In a two stroke engine there generally is some overlap built into the port timing. The intake port and the exhaust port are both open at the same time. This is determined by the geometry of the cylinder walls and where the ports are located. But there is always some overlap. Therefore a two-stroke engine with carburetors or with port-injection will tend to have some fuel lost via the exhaust port before it is ignited. The air coming into the cylinder is already mixed with fuel. As this fresh air charge pushes out the combustion gases from the previous cycle, some of the air contains fuel and that goes out the exhaust, too.

On a direct-injection two-stroke, the fuel is sprayed into the cylinder after the ports have both closed. This is where the big savings on fuel is obtained in the low engine speed operation.

I don't think you can manage the fuel injection timing with port-injectors in such a way to avoid some loss out the exhaust port.

Peter posted 11-21-2005 08:32 AM ET (US)     Profile for Peter  Send Email to Peter     
Roarque -- According to Evinrude's performance reports, a pair of 90 E-TEC's at 1000 RPM would burn between 0.6 to 0.8 GPH (0.3 to 0.4 GPH each). According to one peformance report, a 90 E-TEC burns just 0.18 GPH at 700 RPM. A single F150 burns between 0.6 and 0.8 GPH at 1000 RPM according to Yamaha. Interestingly, a single Yamaha F90 burns about 0.5 to 0.6 GPH at 1000 RPM. Yamaha doesn't show any consumption rates below 1000 RPM. So I think the data published by the two manufacturers suggest that two 90 E-TECs could be more efficient for trolling than a single F150.

As a practical matter, most likely you would be trolling faster with the pair of 90 E-TECs at 1000 RPM than you would be with a single F150. You could probably troll slower at 1000 RPM with only one of two 90s operating and have half the fuel consumption of the F150. However, we're talking about rates of consumption that are so low that I think the fuel consumption differences are mostly insignificant as a practical matter and shouldn't be the primary driver of a purchase decision.

Some might argue that the efficiency comparison doesn't take into account the 2-stroke oil consumption. The reality of it is that the lubrication costs between a modern DFI 2-stroke and a 4-stroke are really a wash so one doesn't really need to take that into account.

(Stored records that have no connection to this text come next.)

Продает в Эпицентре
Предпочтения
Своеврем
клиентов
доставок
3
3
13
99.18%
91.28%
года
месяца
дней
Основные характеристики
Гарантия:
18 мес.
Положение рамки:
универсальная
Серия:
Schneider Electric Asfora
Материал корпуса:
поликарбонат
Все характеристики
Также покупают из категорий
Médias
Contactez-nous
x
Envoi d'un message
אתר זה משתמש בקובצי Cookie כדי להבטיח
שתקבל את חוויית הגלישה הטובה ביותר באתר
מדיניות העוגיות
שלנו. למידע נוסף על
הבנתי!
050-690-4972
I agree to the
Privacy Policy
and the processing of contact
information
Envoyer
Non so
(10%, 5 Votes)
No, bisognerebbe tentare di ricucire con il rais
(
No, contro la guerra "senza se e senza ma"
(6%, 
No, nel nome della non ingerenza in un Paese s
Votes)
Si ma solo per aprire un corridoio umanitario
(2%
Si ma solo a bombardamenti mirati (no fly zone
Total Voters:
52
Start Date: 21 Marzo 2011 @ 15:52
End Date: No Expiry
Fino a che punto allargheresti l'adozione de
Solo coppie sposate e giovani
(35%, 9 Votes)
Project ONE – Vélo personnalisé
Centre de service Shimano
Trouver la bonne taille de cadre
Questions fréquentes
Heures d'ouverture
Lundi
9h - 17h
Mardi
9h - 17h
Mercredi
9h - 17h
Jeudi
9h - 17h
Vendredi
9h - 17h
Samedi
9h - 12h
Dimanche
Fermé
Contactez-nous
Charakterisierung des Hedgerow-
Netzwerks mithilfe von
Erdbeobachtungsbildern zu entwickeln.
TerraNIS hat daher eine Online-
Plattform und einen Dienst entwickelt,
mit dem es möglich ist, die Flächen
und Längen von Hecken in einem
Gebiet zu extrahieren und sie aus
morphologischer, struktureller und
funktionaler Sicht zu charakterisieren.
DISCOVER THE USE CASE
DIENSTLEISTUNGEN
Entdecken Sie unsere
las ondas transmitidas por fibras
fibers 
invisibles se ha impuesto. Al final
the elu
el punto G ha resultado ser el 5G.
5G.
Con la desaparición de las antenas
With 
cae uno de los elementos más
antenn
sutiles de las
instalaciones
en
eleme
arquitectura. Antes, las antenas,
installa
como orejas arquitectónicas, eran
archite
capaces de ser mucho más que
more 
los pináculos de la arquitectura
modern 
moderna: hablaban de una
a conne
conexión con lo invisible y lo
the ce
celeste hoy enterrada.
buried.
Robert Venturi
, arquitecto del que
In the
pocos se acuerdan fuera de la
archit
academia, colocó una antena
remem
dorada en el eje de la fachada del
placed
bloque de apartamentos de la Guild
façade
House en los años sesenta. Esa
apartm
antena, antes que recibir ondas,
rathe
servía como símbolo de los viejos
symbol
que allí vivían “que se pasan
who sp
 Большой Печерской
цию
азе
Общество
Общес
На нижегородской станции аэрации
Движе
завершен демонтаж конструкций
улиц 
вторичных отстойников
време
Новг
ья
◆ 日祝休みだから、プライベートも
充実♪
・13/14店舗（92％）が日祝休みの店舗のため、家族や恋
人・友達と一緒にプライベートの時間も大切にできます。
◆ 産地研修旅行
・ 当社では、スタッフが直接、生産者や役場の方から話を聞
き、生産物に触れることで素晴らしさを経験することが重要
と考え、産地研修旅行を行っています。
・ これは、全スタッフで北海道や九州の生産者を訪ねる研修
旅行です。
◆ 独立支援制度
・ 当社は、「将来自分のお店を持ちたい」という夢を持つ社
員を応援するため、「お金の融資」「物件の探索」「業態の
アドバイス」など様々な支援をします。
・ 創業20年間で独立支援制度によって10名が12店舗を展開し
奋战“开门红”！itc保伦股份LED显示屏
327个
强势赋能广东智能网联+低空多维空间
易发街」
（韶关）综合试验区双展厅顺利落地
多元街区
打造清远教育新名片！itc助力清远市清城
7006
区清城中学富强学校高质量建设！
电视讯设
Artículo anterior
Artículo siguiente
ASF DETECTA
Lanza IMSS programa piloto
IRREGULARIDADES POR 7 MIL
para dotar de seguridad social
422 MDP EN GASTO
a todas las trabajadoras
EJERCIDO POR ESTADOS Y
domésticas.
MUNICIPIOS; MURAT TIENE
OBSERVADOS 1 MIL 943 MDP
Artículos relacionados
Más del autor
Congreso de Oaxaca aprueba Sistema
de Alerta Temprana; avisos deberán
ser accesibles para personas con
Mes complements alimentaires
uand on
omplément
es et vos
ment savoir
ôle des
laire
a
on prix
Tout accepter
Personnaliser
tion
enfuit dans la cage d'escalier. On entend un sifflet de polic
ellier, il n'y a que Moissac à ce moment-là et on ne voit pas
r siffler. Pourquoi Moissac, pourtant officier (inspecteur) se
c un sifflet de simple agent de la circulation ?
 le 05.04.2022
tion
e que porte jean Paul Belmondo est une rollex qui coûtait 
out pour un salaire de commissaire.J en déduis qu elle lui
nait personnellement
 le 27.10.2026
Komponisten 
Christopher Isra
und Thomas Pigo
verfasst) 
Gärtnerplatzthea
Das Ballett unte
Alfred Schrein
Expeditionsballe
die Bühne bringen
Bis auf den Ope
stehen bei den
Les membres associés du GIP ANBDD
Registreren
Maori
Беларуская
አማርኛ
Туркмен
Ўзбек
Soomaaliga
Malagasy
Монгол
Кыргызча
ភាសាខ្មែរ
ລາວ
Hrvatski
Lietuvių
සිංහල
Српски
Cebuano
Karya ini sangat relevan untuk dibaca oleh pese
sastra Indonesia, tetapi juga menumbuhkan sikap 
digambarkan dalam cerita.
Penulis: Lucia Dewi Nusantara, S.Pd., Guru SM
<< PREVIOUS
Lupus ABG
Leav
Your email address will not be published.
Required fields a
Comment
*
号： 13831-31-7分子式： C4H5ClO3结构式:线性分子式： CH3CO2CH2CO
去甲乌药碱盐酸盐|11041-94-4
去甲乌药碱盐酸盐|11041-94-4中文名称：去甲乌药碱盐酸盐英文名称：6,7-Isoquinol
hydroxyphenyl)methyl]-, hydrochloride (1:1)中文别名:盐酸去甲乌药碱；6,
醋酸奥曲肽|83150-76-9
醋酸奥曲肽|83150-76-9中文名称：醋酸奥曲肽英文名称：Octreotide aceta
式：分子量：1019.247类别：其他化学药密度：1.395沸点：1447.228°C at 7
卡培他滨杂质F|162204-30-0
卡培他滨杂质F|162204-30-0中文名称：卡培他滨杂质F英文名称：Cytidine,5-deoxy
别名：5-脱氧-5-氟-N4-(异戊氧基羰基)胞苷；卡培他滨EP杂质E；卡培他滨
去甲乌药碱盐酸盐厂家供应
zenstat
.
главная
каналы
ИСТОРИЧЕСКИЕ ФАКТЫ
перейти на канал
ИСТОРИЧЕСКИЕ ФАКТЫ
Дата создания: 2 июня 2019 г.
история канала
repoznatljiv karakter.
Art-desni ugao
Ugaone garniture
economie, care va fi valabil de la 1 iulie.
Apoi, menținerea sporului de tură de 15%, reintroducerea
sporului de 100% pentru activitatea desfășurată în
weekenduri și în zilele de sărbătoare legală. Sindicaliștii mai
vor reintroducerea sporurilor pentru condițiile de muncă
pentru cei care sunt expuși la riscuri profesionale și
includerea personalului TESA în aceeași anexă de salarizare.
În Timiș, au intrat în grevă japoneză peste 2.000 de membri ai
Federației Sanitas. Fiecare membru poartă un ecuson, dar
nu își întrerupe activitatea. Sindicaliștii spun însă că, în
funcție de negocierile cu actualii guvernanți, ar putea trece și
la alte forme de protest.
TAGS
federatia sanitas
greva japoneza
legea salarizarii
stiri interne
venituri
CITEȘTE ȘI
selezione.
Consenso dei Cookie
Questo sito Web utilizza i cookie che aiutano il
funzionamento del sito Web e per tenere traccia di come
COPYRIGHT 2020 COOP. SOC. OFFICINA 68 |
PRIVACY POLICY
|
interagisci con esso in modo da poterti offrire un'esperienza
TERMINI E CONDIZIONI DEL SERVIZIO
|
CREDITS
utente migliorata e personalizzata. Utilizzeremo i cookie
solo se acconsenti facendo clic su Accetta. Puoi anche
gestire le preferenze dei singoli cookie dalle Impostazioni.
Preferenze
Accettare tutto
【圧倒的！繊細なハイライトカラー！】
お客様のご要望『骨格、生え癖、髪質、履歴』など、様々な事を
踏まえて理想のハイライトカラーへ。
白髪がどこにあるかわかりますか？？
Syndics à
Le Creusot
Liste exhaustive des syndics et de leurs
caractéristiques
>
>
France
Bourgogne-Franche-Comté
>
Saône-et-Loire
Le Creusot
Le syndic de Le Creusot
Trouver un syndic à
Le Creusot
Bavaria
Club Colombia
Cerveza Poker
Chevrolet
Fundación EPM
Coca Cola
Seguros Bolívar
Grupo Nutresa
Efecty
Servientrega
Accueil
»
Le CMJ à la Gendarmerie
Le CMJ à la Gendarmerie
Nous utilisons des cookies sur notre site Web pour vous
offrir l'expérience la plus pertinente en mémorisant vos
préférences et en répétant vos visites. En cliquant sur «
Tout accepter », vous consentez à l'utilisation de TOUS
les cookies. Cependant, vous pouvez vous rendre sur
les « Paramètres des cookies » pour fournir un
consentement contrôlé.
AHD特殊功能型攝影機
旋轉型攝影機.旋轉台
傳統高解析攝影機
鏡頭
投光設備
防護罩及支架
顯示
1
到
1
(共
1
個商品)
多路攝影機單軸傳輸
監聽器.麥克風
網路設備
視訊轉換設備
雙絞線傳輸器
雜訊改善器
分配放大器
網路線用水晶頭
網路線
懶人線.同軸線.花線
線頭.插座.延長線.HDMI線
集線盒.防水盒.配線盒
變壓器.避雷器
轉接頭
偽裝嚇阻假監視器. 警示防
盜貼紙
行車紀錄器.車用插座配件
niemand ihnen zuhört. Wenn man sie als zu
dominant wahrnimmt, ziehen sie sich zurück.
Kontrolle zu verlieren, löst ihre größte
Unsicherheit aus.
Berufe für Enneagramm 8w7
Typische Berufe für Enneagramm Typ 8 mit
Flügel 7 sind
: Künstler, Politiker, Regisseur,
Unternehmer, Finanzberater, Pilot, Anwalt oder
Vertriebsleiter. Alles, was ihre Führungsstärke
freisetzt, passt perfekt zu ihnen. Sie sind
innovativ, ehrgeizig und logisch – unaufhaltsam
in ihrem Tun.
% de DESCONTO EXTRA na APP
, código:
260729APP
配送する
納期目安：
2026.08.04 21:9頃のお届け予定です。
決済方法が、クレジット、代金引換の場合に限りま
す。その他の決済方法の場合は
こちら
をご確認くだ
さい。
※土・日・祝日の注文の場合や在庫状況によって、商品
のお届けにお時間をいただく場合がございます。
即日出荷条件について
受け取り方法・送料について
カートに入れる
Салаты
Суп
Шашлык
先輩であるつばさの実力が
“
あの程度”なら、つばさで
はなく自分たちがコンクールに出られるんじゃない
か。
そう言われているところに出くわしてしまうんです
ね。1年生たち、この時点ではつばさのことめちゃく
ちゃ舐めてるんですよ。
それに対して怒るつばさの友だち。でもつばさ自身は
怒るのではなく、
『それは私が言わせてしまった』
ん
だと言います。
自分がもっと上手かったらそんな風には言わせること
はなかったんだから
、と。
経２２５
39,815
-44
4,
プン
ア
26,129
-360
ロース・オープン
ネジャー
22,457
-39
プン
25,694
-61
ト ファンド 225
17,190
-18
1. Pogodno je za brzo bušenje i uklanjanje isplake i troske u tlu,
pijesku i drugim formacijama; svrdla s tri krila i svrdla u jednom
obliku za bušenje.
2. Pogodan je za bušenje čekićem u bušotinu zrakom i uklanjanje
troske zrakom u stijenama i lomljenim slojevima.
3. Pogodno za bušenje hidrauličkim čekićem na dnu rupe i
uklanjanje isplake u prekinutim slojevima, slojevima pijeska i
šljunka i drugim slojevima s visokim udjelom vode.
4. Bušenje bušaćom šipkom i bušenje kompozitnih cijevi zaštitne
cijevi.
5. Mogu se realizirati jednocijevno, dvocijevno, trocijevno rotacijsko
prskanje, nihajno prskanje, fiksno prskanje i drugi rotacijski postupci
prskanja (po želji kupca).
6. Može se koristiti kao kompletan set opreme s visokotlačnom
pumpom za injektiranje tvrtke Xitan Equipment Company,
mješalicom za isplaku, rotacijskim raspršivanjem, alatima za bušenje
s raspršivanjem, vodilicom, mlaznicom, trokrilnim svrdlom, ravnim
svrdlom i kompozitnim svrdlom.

I think the advantage actually tips in the favor of a DFI 2-stroke in that it continually gets fresh oil during those extended trolling times whereas with the 4-stroke there is a risk of oil contamination from fuel and water accumulating in the oil because the motors run so cool.

Interestingly, my pair of FICHT 225s combined consume less fuel at low engine speeds than your single 140. I think the fuel consumption difference between the stratified charged DFI 2-strokes, such as the E-TEC, FICHT and OPTIMAX (HPDI doesn't use a stratified charging mode and therefore has poor low speed fuel consumption), and the 4-strokes is caused by the need to burn more fuel to drive the valve train componentry.

Another option for you to consider is the E-TEC 150 coupled with the 9.9 kicker. That combination will weigh at least 50 lbs less than the F150 and 9.9 kicker combination, probably 100 to 125 lbs less than a pair of 90 E-TECs and about the same as a pair of 60 E-TECs.